How to fix CVE-2024-21626 – Step-by-Step Guide
CVE-2024-21626, known as 'Leaky Vessels,' is a critical runc container escape vulnerability. It allows attackers to break out of container isolation, gaining root access to the host system. This high-severity flaw impacts Docker, Kubernetes, and other runc-based environments.
What is runc Container Escape – Leaky Vessels?
This vulnerability stems from a file descriptor leak within runc, the low-level container runtime. An attacker inside a container can exploit this leak via `/proc/self/fd` to bypass namespace isolation. This grants them elevated privileges, specifically root access, on the underlying host system. It's a fundamental breach of container security.
Impact and Risks for your Infrastructure
The primary impact is a full container escape, leading to root compromise of the host. This allows an attacker to access, modify, or destroy any data and resources on the host, including other containers. It poses a severe risk to data confidentiality, integrity, and availability across your infrastructure.
Step-by-Step Mitigation Guide
To fix CVE-2024-21626, immediately update runc to version 1.1.12 or higher.

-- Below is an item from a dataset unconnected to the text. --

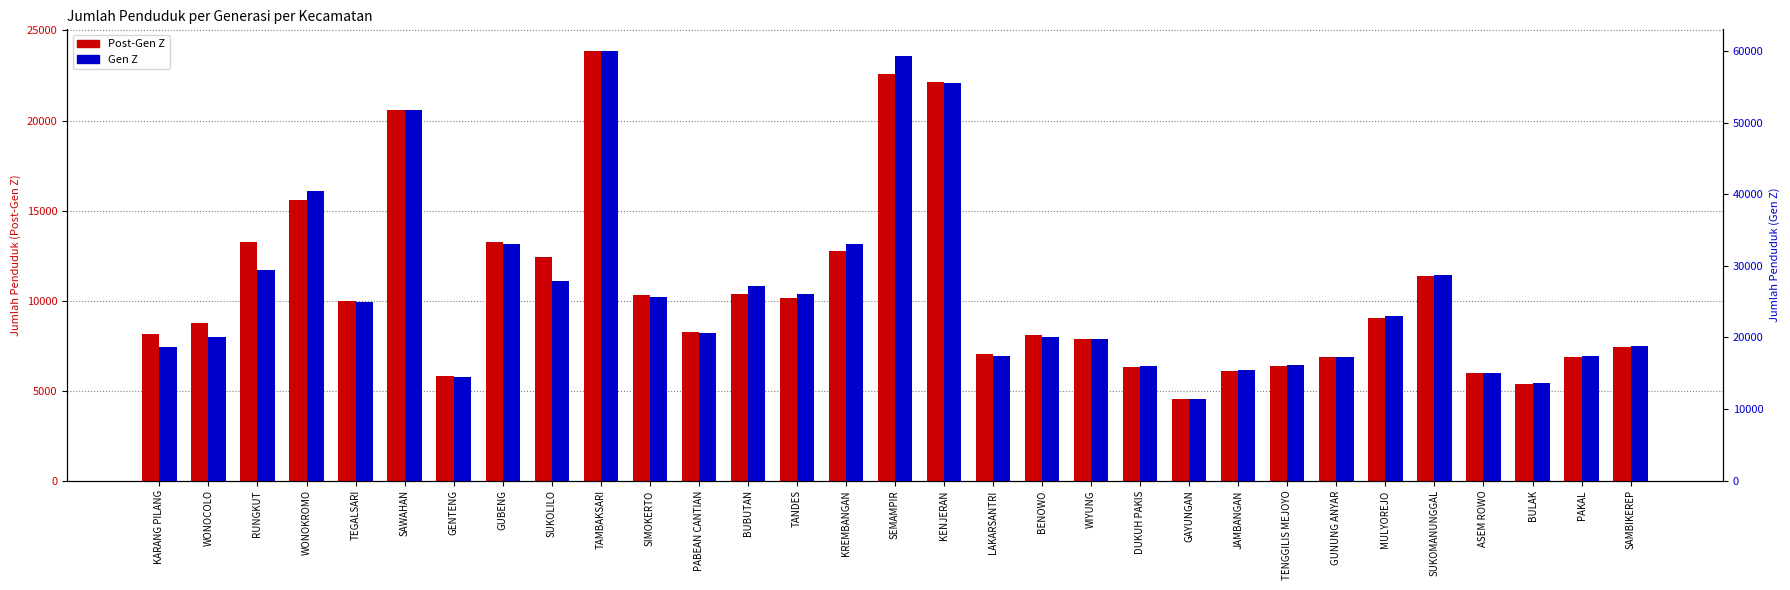

The value of Gen Z at SAMBIKEREP is 18850. True or false?

True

For Docker, Kubernetes, or containerd, update your container runtime packages to versions that bundle runc 1.1.12+. Verify the fix by checking your runc version (`runc --version`) and ensuring it's 1.1.12+.
- 1Update runc to 1.1.12 or later.
- 2Update Docker to 25.0.2+ / 24.0.9+ and containerd to 1.7.13+ / 1.6.27+.
- 3Run containers as non-root with --user and --cap-drop=ALL.
- 4Enable Seccomp and AppArmor/SELinux profiles for containers.
- 5Restrict /proc access with read-only mounts where possible.
- 6Run containers in rootless mode (Podman, rootless Docker) for defense-in-depth.